(Task directions)
Reproduce word for word the lines of the records from the line with "Олексій Гнатковський. Вечір" up to and including the line with "13 Mei 2026". Leave the picture markers out of your answer.

(Extracted entries)
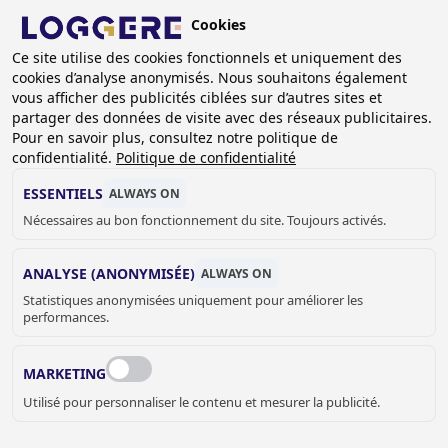
Aller
Cookies
au
BE (FR)
Ce site utilise des cookies fonctionnels et uniquement des
contenu
cookies d’analyse anonymisés. Nous souhaitons également
principal
FIL
vous afficher des publicités ciblées sur d’autres sites et
partager des données de visite avec des réseaux publicitaires.
D'ARIANE
Accueil
Sanitaire
Lavabos
Lavabos muraux
Pour en savoir plus, consultez notre politique de
Lavabo mural Urban I
confidentialité.
Politique de confidentialité
LAVABO MURAL
ESSENTIELS
ALWAYS ON
Nécessaires au bon fonctionnement du site. Toujours activés.
Urban I
130914
ANALYSE (ANONYMISÉE)
ALWAYS ON
Statistiques anonymisées uniquement pour améliorer les
Avec ou sans trou de robinet:
performances.
MARKETING
Utilisé pour personnaliser le contenu et mesurer la publicité.
€ 441,00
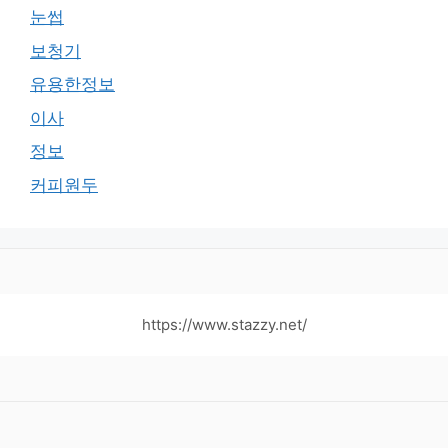
눈썹
보청기
유용한정보
이사
정보
커피원두
https://www.stazzy.net/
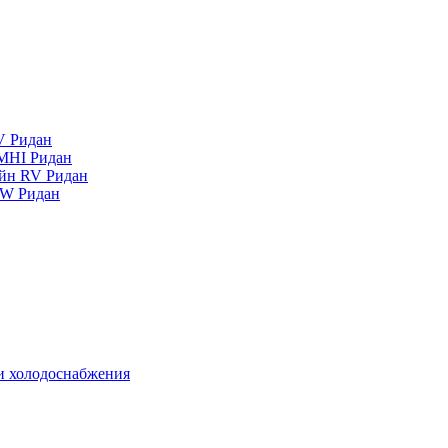
V Ридан
MHI Ридан
айн RV Ридан
RW Ридан
 и холодоснабжения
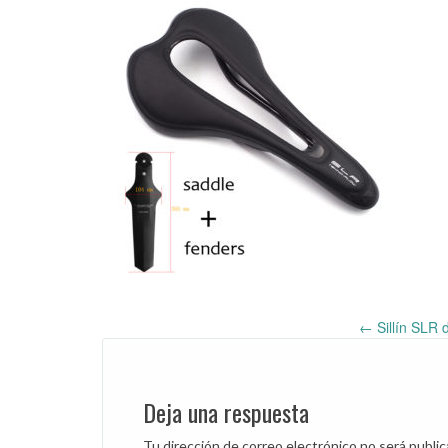
←
Sillín SLR 
Post
navigation
Deja una respuesta
Tu dirección de correo electrónico no será public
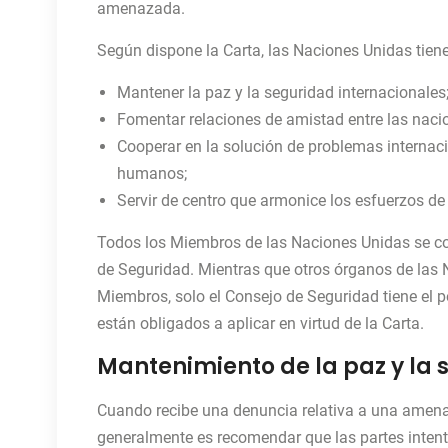
amenazada.
Según dispone la Carta, las Naciones Unidas tiene
Mantener la paz y la seguridad internacionales
Fomentar relaciones de amistad entre las naci
Cooperar en la solución de problemas internacio
humanos;
Servir de centro que armonice los esfuerzos de
Todos los Miembros de las Naciones Unidas se co
de Seguridad. Mientras que otros órganos de las
Miembros, solo el Consejo de Seguridad tiene el 
están obligados a aplicar en virtud de la Carta.
Mantenimiento de la paz y la
Cuando recibe una denuncia relativa a una amena
generalmente es recomendar que las partes intent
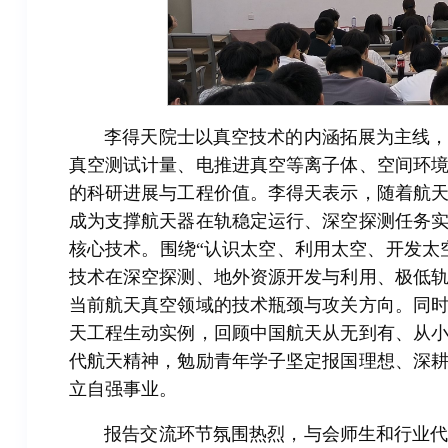
李得天院士以真空技术的内涵拓展为主线
真空测试计量、电推进真空等离子体、空间环
的科研进展与工程价值。李得天表示，随着航
成为支撑航天器在轨稳定运行、深空探测任务
核心技术。围绕“认识太空、利用太空、开发太
技术在深空探测、地外资源开发与利用、极低
当前航天真空领域的技术瓶颈与攻关方向。同
天工程生动实例，回顾中国航天从无到有、从
代航天精神，勉励青年学子坚定报国理想、深
立自强事业。
报告交流环节氛围热烈，与会师生和行业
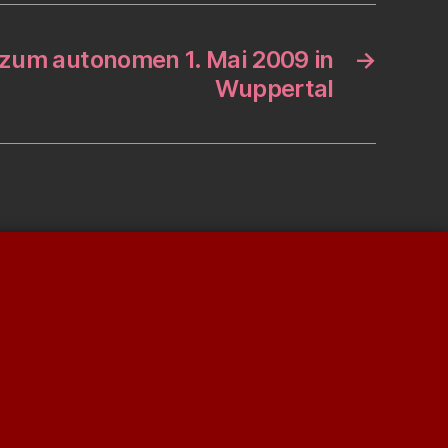
zum autonomen 1. Mai 2009 in
→
Wuppertal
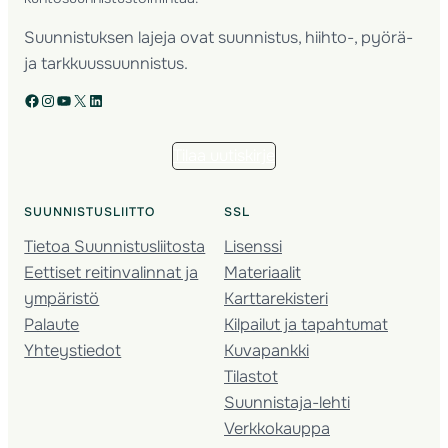
Suunnistuksen lajeja ovat suunnistus, hiihto-, pyörä-
ja tarkkuussuunnistus.
Facebook
Instagram
YouTube
X
LinkedIn
Tilaa uutiskirje
SUUNNISTUSLIITTO
SSL
Tietoa Suunnistusliitosta
Lisenssi
Eettiset reitinvalinnat ja
Materiaalit
ympäristö
Karttarekisteri
Palaute
Kilpailut ja tapahtumat
Yhteystiedot
Kuvapankki
Tilastot
Suunnistaja-lehti
Verkkokauppa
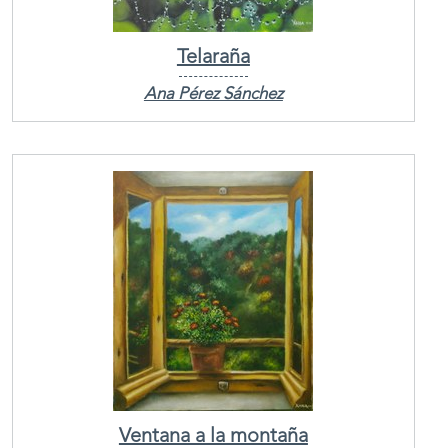
Telaraña
Ana Pérez Sánchez
Ventana a la montaña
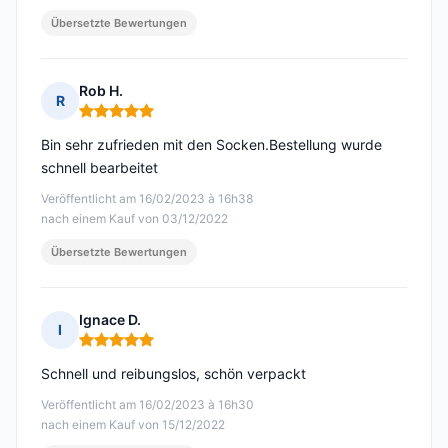
Übersetzte Bewertungen
Rob H.
R
Hinweis: 5 von 5
Bin sehr zufrieden mit den Socken.Bestellung wurde
schnell bearbeitet
Veröffentlicht am 16/02/2023 à 16h38
nach einem Kauf von 03/12/2022
Übersetzte Bewertungen
Ignace D.
I
Hinweis: 5 von 5
Schnell und reibungslos, schön verpackt
Veröffentlicht am 16/02/2023 à 16h30
nach einem Kauf von 15/12/2022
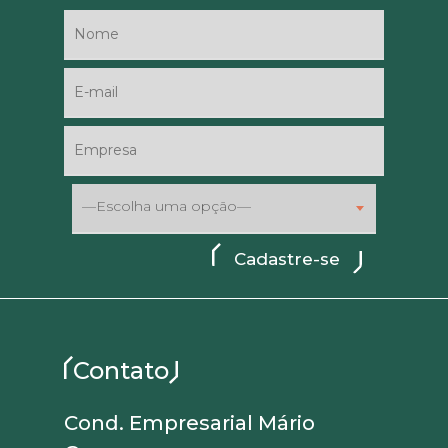
—Escolha uma opção—
Contato
Cond. Empresarial Mário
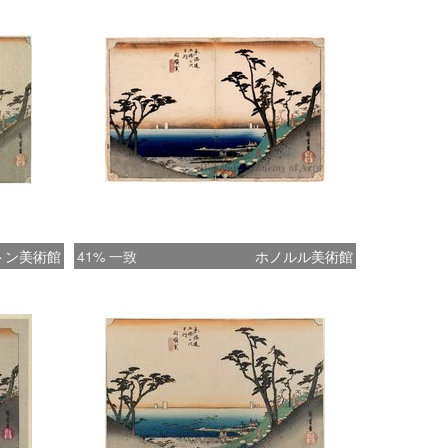
トン美術館
41% 一致
ホノルル美術館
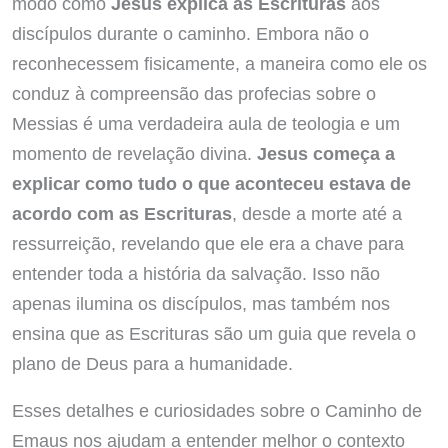
modo como
Jesus explica as Escrituras
aos
discípulos durante o caminho. Embora não o
reconhecessem fisicamente, a maneira como ele os
conduz à compreensão das profecias sobre o
Messias é uma verdadeira aula de teologia e um
momento de revelação divina.
Jesus começa a
explicar como tudo o que aconteceu estava de
acordo com as Escrituras
, desde a morte até a
ressurreição, revelando que ele era a chave para
entender toda a história da salvação. Isso não
apenas ilumina os discípulos, mas também nos
ensina que as Escrituras são um guia que revela o
plano de Deus para a humanidade.
Esses detalhes e curiosidades sobre o Caminho de
Emaus nos ajudam a entender melhor o contexto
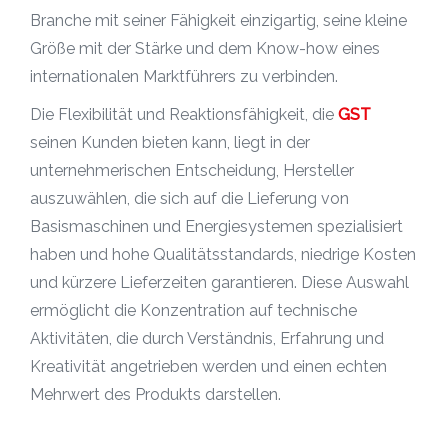
Branche mit seiner Fähigkeit einzigartig, seine kleine
Größe mit der Stärke und dem Know-how eines
internationalen Marktführers zu verbinden.
Die Flexibilität und Reaktionsfähigkeit, die
GST
seinen Kunden bieten kann, liegt in der
unternehmerischen Entscheidung, Hersteller
auszuwählen, die sich auf die Lieferung von
Basismaschinen und Energiesystemen spezialisiert
haben und hohe Qualitätsstandards, niedrige Kosten
und kürzere Lieferzeiten garantieren. Diese Auswahl
ermöglicht die Konzentration auf technische
Aktivitäten, die durch Verständnis, Erfahrung und
Kreativität angetrieben werden und einen echten
Mehrwert des Produkts darstellen.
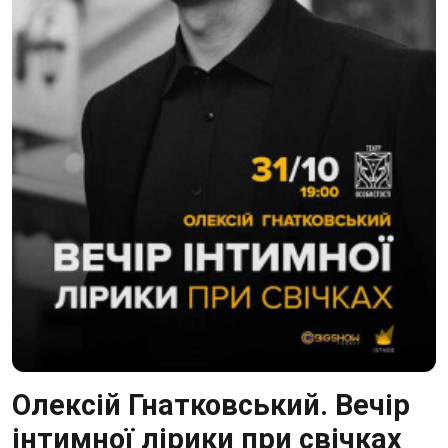
Олексій Гнатковський. Вечір
інтимної лірики при свічках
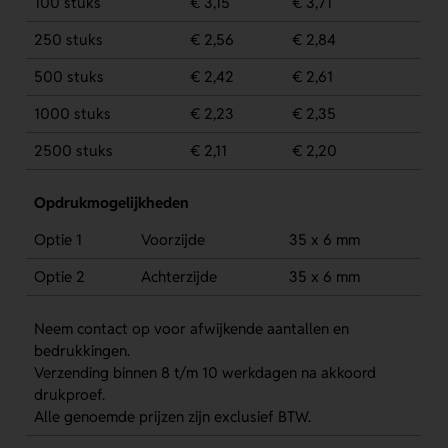
100 stuks
€ 3,15
€ 3,71
250 stuks
€ 2,56
€ 2,84
500 stuks
€ 2,42
€ 2,61
1000 stuks
€ 2,23
€ 2,35
2500 stuks
€ 2,11
€ 2,20
Opdrukmogelijkheden
Optie 1
Voorzijde
35 x 6 mm
Optie 2
Achterzijde
35 x 6 mm
Neem contact op voor afwijkende aantallen en
bedrukkingen.
Verzending binnen 8 t/m 10 werkdagen na akkoord
drukproef.
Alle genoemde prijzen zijn exclusief BTW.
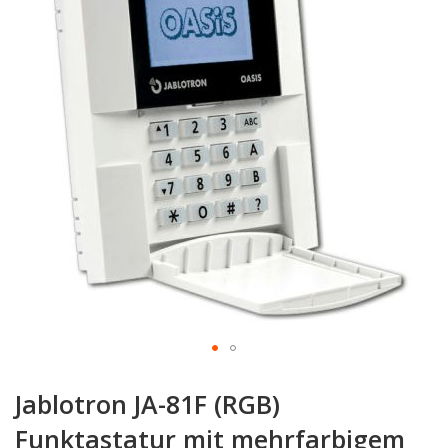
springen
Zum
Anfang
Jablotron JA-81F (RGB)
der
Bildgalerie
Funktastatur mit mehrfarbigem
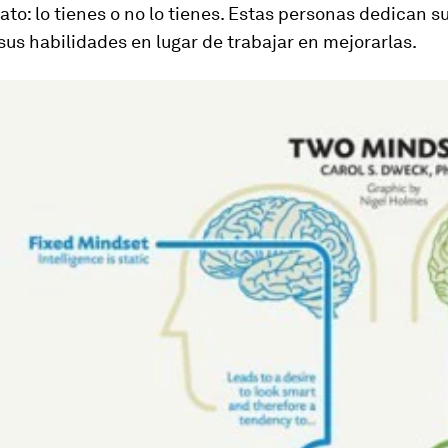
ato: lo tienes o no lo tienes. Estas personas dedican s
us habilidades en lugar de trabajar en mejorarlas.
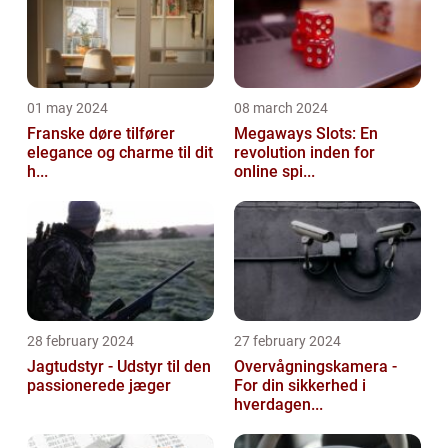
01 may 2024
08 march 2024
Franske døre tilfører
Megaways Slots: En
elegance og charme til dit
revolution inden for
h...
online spi...
28 february 2024
27 february 2024
Jagtudstyr - Udstyr til den
Overvågningskamera -
passionerede jæger
For din sikkerhed i
hverdagen...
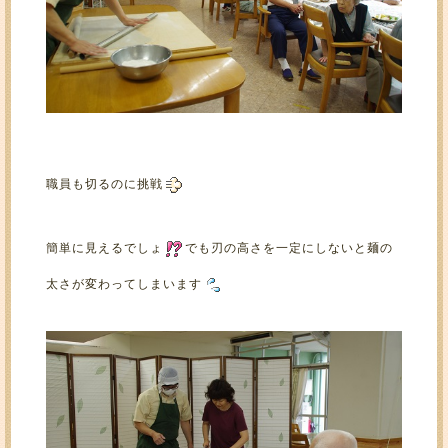
職員も切るのに挑戦
簡単に見えるでしょ
でも刃の高さを一定にしないと麺の
太さが変わってしまいます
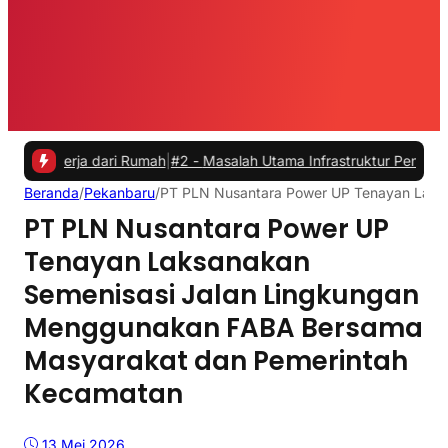
ja dari Rumah
|
#2 -
Masalah Utama Infrastruktur Pengisian Daya untu
Beranda
/
Pekanbaru
/
PT PLN Nusantara Power UP Tenayan Laks
PT PLN Nusantara Power UP
Tenayan Laksanakan
Semenisasi Jalan Lingkungan
Menggunakan FABA Bersama
Masyarakat dan Pemerintah
Kecamatan
13 Mei 2026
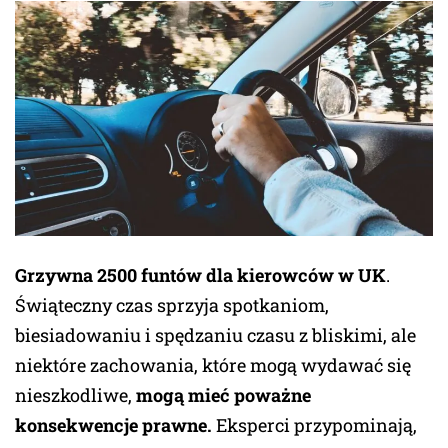
Grzywna 2500 funtów dla kierowców w UK
.
Świąteczny czas sprzyja spotkaniom,
biesiadowaniu i spędzaniu czasu z bliskimi, ale
niektóre zachowania, które mogą wydawać się
nieszkodliwe,
mogą mieć poważne
konsekwencje prawne.
Eksperci przypominają,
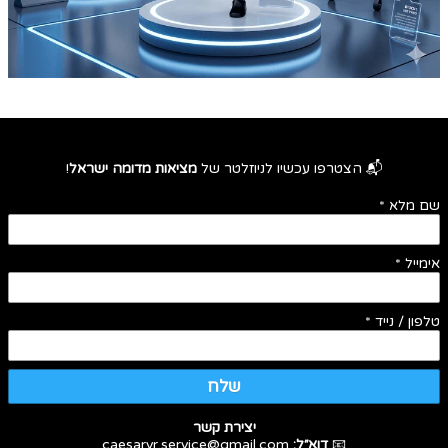
📬 הצטרפו עכשיו לניוזלטר של
מציאות מדומה ישראל
!
שם מלא
*
אימייל
*
טלפון / נייד
*
שלח
יצירת קשר
📧
דוא״ל:
caesarvr.service@gmail.com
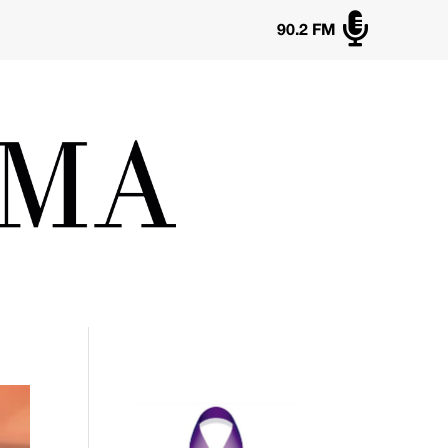

90.2 FM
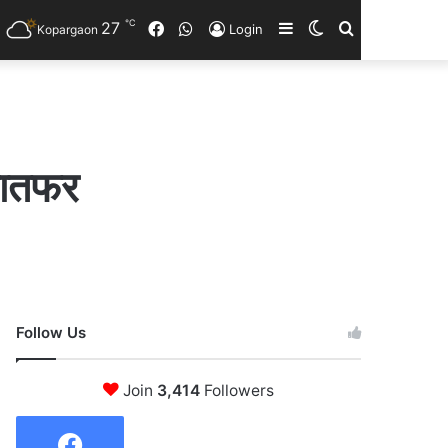
℃
27
Facebook
WhatsApp
Sidebar
Switch
Search
Login
Kopargaon
skin
for
रातफर
Follow Us
Join
3,414
Followers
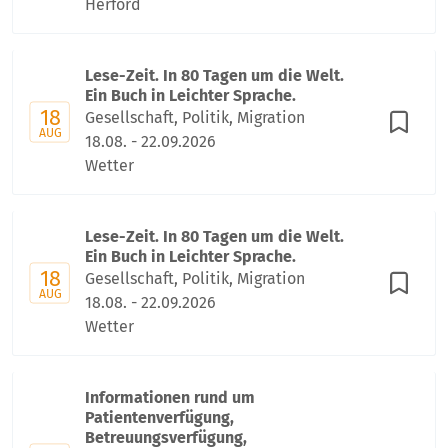
Herford
Lese-Zeit. In 80 Tagen um die Welt.
Ein Buch in Leichter Sprache.
18
Gesellschaft, Politik, Migration
AUG
18.08. - 22.09.2026
Wetter
Lese-Zeit. In 80 Tagen um die Welt.
Ein Buch in Leichter Sprache.
18
Gesellschaft, Politik, Migration
AUG
18.08. - 22.09.2026
Wetter
Informationen rund um
Patientenverfügung,
Betreuungsverfügung,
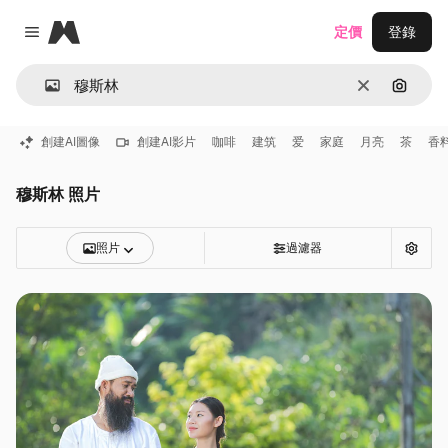
Magnific
定價
登錄
Close menu
清除
通過圖
創建AI圖像
創建AI影片
咖啡
建筑
爱
家庭
月亮
茶
香
穆斯林 照片
照片
過濾器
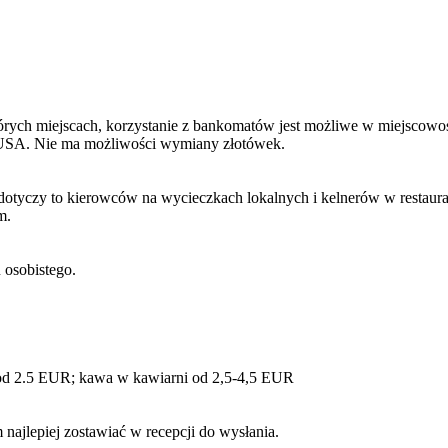
rych miejscach, korzystanie z bankomatów jest możliwe w miejscowośc
y USA. Nie ma możliwości wymiany złotówek.
dotyczy to kierowców na wycieczkach lokalnych i kelnerów w restaurac
m.
osobistego.
 od 2.5 EUR; kawa w kawiarni od 2,5-4,5 EUR
najlepiej zostawiać w recepcji do wysłania.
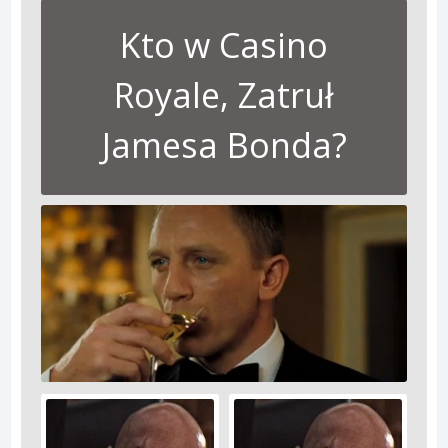
Kto w Casino
Royale, Zatruł
Jamesa Bonda?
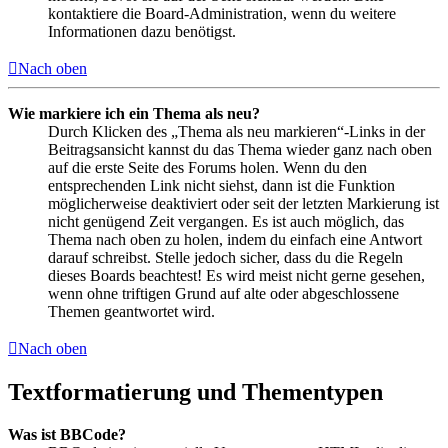
kontaktiere die Board-Administration, wenn du weitere
Informationen dazu benötigst.
Nach oben
Wie markiere ich ein Thema als neu?
Durch Klicken des „Thema als neu markieren“-Links in der
Beitragsansicht kannst du das Thema wieder ganz nach oben
auf die erste Seite des Forums holen. Wenn du den
entsprechenden Link nicht siehst, dann ist die Funktion
möglicherweise deaktiviert oder seit der letzten Markierung ist
nicht genügend Zeit vergangen. Es ist auch möglich, das
Thema nach oben zu holen, indem du einfach eine Antwort
darauf schreibst. Stelle jedoch sicher, dass du die Regeln
dieses Boards beachtest! Es wird meist nicht gerne gesehen,
wenn ohne triftigen Grund auf alte oder abgeschlossene
Themen geantwortet wird.
Nach oben
Textformatierung und Thementypen
Was ist BBCode?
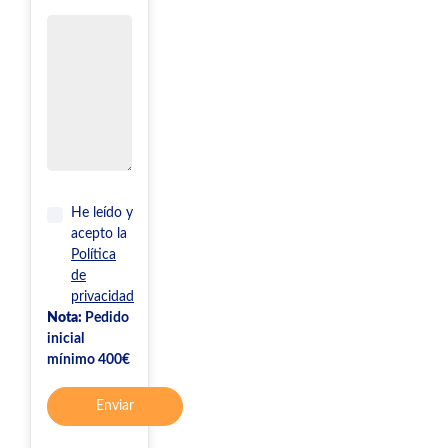
He leído y
acepto la
Política
de
privacidad
Nota:
Pedido
inicial
mínimo 400€
Enviar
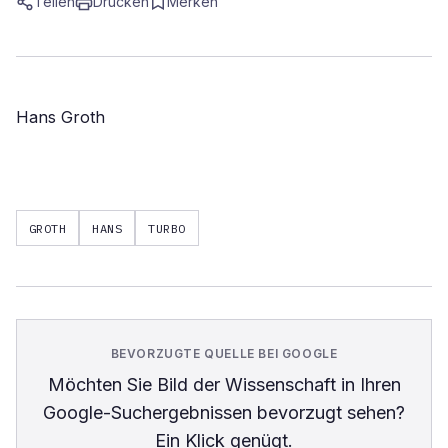
Teilen
Drucken
Merken
Hans Groth
GROTH
HANS
TURBO
BEVORZUGTE QUELLE BEI GOOGLE
Möchten Sie
Bild der Wissenschaft
in Ihren
Google-Suchergebnissen bevorzugt sehen?
Ein Klick genügt.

(Answer to the problem)
Олексій Гнатковський. Вечір
інтимної лірики при свічках
100 stuks
€ 3,15
€ 3,71
250 stuks
€ 2,56
€ 2,84
500 stuks
€ 2,42
€ 2,61
1000 stuks
€ 2,23
€ 2,35
2500 stuks
€ 2,11
€ 2,20
Opdrukmogelijkheden
Optie 1
Voorzijde
35 x 6 mm
Optie 2
Achterzijde
35 x 6 mm
Neem contact op voor afwijkende aantallen en
bedrukkingen.
Verzending binnen 8 t/m 10 werkdagen na akkoord
drukproef.
Alle genoemde prijzen zijn exclusief BTW.
springen
Zum
Anfang
Jablotron JA-81F (RGB)
der
Bildgalerie
Funktastatur mit mehrfarbigem
ato: lo tienes o no lo tienes. Estas personas dedican s
us habilidades en lugar de trabajar en mejorarlas.
01 may 2024
08 march 2024
Franske døre tilfører
Megaways Slots: En
elegance og charme til dit
revolution inden for
h...
online spi...
28 february 2024
27 february 2024
Jagtudstyr - Udstyr til den
Overvågningskamera -
passionerede jæger
For din sikkerhed i
hverdagen...
職員も切るのに挑戦
簡単に見えるでしょ
でも刃の高さを一定にしないと麺の
太さが変わってしまいます
ja dari Rumah
|
#2 -
Masalah Utama Infrastruktur Pengisian Daya untu
Beranda
/
Pekanbaru
/
PT PLN Nusantara Power UP Tenayan Laks
PT PLN Nusantara Power UP
Tenayan Laksanakan
Semenisasi Jalan Lingkungan
Menggunakan FABA Bersama
Masyarakat dan Pemerintah
Kecamatan
13 Mei 2026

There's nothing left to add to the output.